DIRECTIONS >>
Give back every line of the data exactly. Pictures are not part of the copy.

AVAILABLE DATA >>

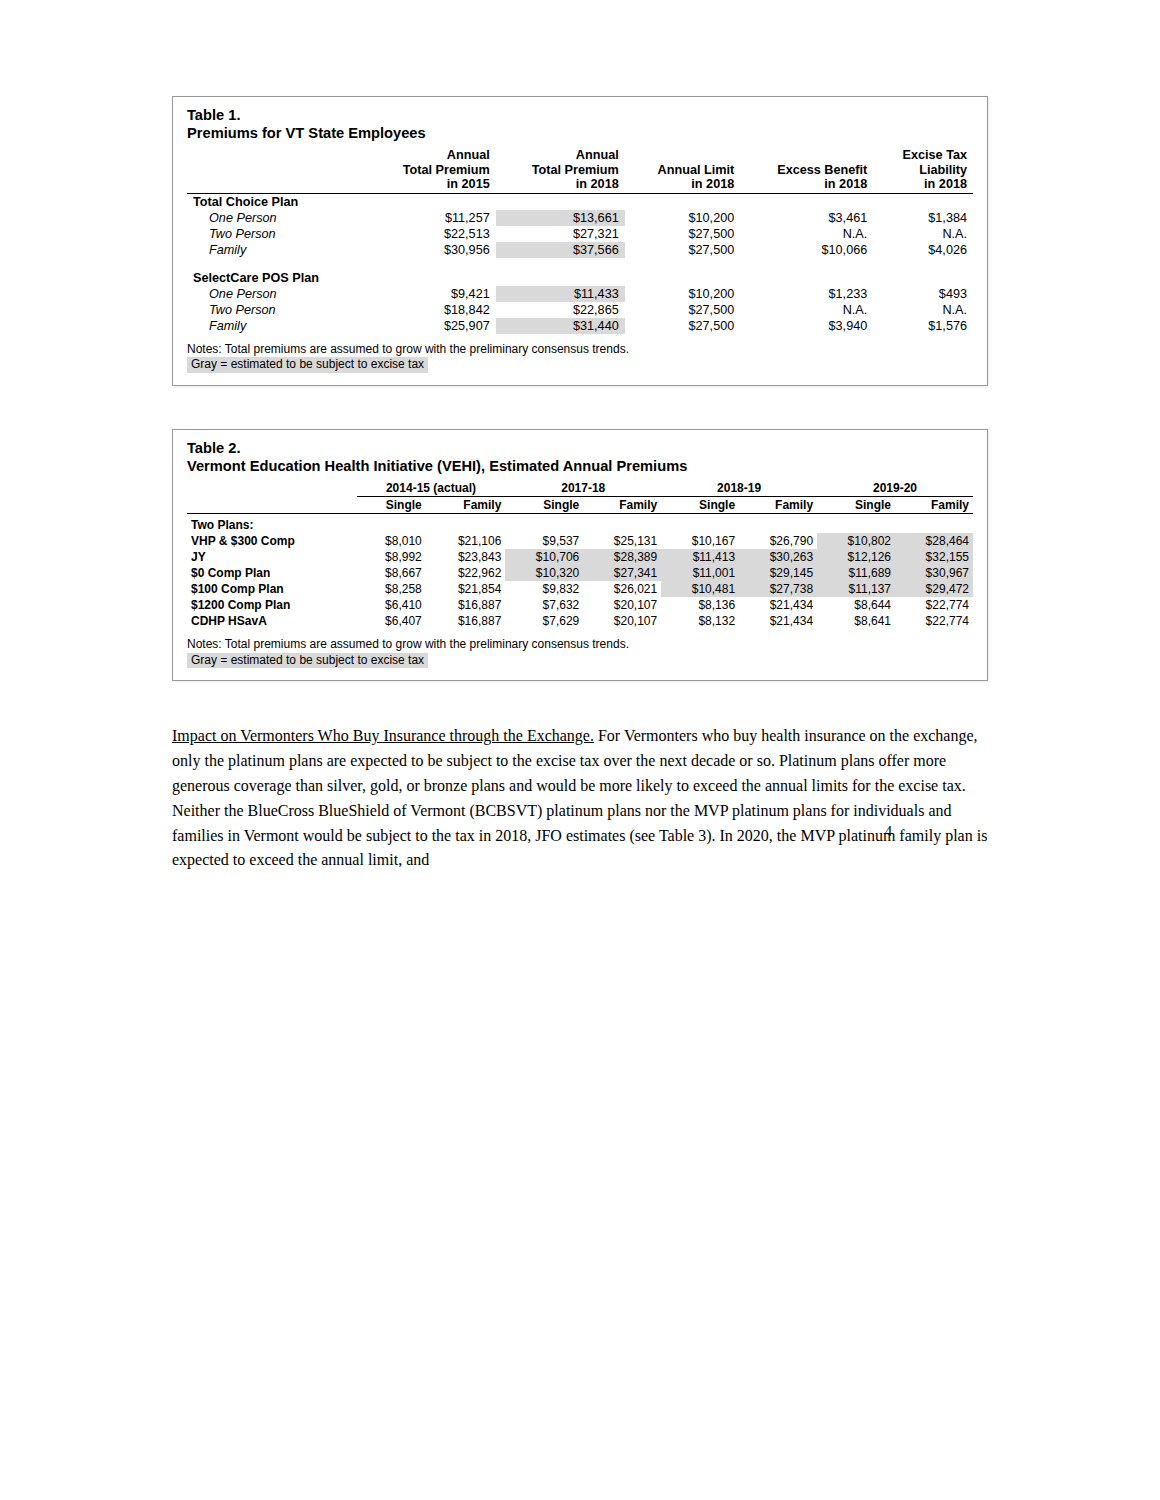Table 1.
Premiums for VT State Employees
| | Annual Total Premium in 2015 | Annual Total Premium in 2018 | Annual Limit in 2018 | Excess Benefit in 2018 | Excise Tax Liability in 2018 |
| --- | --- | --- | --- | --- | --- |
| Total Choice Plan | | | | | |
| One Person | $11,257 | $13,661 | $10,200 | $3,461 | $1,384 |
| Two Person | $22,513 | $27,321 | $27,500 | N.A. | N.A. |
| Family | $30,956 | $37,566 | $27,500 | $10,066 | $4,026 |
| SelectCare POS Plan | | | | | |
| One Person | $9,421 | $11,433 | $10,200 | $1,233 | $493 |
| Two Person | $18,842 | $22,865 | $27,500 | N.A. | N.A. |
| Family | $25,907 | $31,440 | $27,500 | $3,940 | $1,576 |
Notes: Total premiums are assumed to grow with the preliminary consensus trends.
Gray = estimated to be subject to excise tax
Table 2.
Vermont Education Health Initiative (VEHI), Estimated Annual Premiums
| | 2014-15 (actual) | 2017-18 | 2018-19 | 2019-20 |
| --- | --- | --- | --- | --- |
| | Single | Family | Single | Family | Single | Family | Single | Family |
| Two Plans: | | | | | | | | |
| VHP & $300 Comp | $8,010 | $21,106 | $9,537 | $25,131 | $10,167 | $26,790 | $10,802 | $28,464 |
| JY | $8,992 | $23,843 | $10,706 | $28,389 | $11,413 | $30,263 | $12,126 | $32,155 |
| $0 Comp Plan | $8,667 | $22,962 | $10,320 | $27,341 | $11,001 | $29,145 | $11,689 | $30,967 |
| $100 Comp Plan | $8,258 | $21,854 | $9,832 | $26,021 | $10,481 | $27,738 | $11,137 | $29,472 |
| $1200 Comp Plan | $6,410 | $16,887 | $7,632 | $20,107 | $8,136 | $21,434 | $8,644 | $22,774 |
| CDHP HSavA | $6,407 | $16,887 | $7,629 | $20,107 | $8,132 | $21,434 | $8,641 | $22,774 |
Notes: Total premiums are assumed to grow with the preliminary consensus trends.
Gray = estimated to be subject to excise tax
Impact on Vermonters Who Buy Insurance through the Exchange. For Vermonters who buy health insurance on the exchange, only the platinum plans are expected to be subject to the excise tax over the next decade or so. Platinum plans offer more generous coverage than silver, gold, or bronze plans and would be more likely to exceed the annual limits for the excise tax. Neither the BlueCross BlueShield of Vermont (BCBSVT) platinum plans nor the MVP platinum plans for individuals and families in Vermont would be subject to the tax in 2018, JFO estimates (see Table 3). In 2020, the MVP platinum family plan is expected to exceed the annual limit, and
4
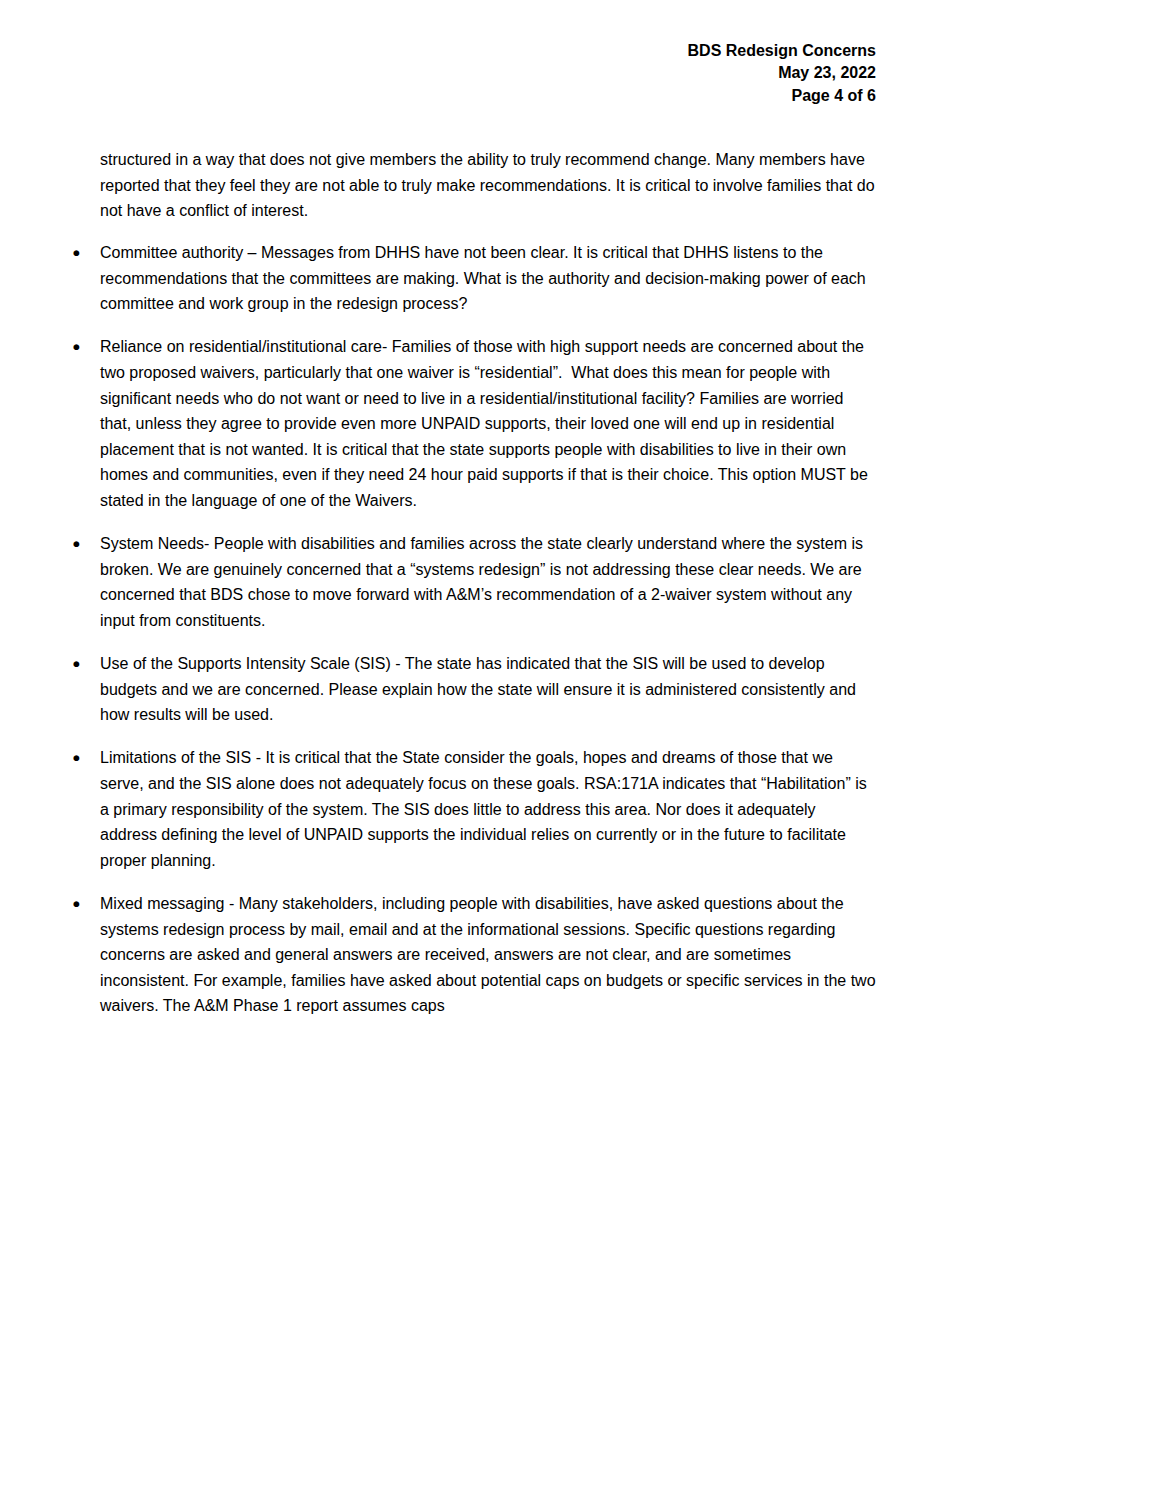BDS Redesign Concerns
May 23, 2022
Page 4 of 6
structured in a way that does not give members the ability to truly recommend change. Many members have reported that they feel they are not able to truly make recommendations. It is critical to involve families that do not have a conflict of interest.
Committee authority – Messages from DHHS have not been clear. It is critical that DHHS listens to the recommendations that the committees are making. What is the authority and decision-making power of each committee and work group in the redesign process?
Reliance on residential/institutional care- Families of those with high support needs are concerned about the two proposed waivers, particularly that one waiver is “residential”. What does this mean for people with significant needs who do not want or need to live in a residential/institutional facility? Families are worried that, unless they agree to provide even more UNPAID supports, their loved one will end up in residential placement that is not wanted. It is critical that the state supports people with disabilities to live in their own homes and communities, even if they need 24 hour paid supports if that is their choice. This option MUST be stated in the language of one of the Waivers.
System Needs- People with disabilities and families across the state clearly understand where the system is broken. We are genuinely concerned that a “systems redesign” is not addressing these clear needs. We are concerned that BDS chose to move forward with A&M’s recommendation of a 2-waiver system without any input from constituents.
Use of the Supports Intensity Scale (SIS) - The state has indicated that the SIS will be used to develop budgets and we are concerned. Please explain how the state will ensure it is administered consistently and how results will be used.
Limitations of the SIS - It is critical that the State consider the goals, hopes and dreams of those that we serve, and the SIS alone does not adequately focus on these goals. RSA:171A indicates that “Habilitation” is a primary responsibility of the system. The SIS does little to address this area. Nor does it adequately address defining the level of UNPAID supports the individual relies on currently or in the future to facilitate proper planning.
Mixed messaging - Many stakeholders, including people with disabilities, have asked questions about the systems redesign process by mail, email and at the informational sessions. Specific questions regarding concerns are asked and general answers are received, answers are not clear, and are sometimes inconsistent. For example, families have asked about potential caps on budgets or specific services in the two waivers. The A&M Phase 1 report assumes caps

ANSWER TO THIS TASK >>
Table 1.
Premiums for VT State Employees
| | Annual Total Premium in 2015 | Annual Total Premium in 2018 | Annual Limit in 2018 | Excess Benefit in 2018 | Excise Tax Liability in 2018 |
| --- | --- | --- | --- | --- | --- |
| Total Choice Plan | | | | | |
| One Person | $11,257 | $13,661 | $10,200 | $3,461 | $1,384 |
| Two Person | $22,513 | $27,321 | $27,500 | N.A. | N.A. |
| Family | $30,956 | $37,566 | $27,500 | $10,066 | $4,026 |
| SelectCare POS Plan | | | | | |
| One Person | $9,421 | $11,433 | $10,200 | $1,233 | $493 |
| Two Person | $18,842 | $22,865 | $27,500 | N.A. | N.A. |
| Family | $25,907 | $31,440 | $27,500 | $3,940 | $1,576 |
Notes: Total premiums are assumed to grow with the preliminary consensus trends.
Gray = estimated to be subject to excise tax
Table 2.
Vermont Education Health Initiative (VEHI), Estimated Annual Premiums
| | 2014-15 (actual) | 2017-18 | 2018-19 | 2019-20 |
| --- | --- | --- | --- | --- |
| | Single | Family | Single | Family | Single | Family | Single | Family |
| Two Plans: | | | | | | | | |
| VHP & $300 Comp | $8,010 | $21,106 | $9,537 | $25,131 | $10,167 | $26,790 | $10,802 | $28,464 |
| JY | $8,992 | $23,843 | $10,706 | $28,389 | $11,413 | $30,263 | $12,126 | $32,155 |
| $0 Comp Plan | $8,667 | $22,962 | $10,320 | $27,341 | $11,001 | $29,145 | $11,689 | $30,967 |
| $100 Comp Plan | $8,258 | $21,854 | $9,832 | $26,021 | $10,481 | $27,738 | $11,137 | $29,472 |
| $1200 Comp Plan | $6,410 | $16,887 | $7,632 | $20,107 | $8,136 | $21,434 | $8,644 | $22,774 |
| CDHP HSavA | $6,407 | $16,887 | $7,629 | $20,107 | $8,132 | $21,434 | $8,641 | $22,774 |
Notes: Total premiums are assumed to grow with the preliminary consensus trends.
Gray = estimated to be subject to excise tax
Impact on Vermonters Who Buy Insurance through the Exchange. For Vermonters who buy health insurance on the exchange, only the platinum plans are expected to be subject to the excise tax over the next decade or so. Platinum plans offer more generous coverage than silver, gold, or bronze plans and would be more likely to exceed the annual limits for the excise tax. Neither the BlueCross BlueShield of Vermont (BCBSVT) platinum plans nor the MVP platinum plans for individuals and families in Vermont would be subject to the tax in 2018, JFO estimates (see Table 3). In 2020, the MVP platinum family plan is expected to exceed the annual limit, and
4
BDS Redesign Concerns
May 23, 2022
Page 4 of 6
structured in a way that does not give members the ability to truly recommend change. Many members have reported that they feel they are not able to truly make recommendations. It is critical to involve families that do not have a conflict of interest.
Committee authority – Messages from DHHS have not been clear. It is critical that DHHS listens to the recommendations that the committees are making. What is the authority and decision-making power of each committee and work group in the redesign process?
Reliance on residential/institutional care- Families of those with high support needs are concerned about the two proposed waivers, particularly that one waiver is “residential”. What does this mean for people with significant needs who do not want or need to live in a residential/institutional facility? Families are worried that, unless they agree to provide even more UNPAID supports, their loved one will end up in residential placement that is not wanted. It is critical that the state supports people with disabilities to live in their own homes and communities, even if they need 24 hour paid supports if that is their choice. This option MUST be stated in the language of one of the Waivers.
System Needs- People with disabilities and families across the state clearly understand where the system is broken. We are genuinely concerned that a “systems redesign” is not addressing these clear needs. We are concerned that BDS chose to move forward with A&M’s recommendation of a 2-waiver system without any input from constituents.
Use of the Supports Intensity Scale (SIS) - The state has indicated that the SIS will be used to develop budgets and we are concerned. Please explain how the state will ensure it is administered consistently and how results will be used.
Limitations of the SIS - It is critical that the State consider the goals, hopes and dreams of those that we serve, and the SIS alone does not adequately focus on these goals. RSA:171A indicates that “Habilitation” is a primary responsibility of the system. The SIS does little to address this area. Nor does it adequately address defining the level of UNPAID supports the individual relies on currently or in the future to facilitate proper planning.
Mixed messaging - Many stakeholders, including people with disabilities, have asked questions about the systems redesign process by mail, email and at the informational sessions. Specific questions regarding concerns are asked and general answers are received, answers are not clear, and are sometimes inconsistent. For example, families have asked about potential caps on budgets or specific services in the two waivers. The A&M Phase 1 report assumes caps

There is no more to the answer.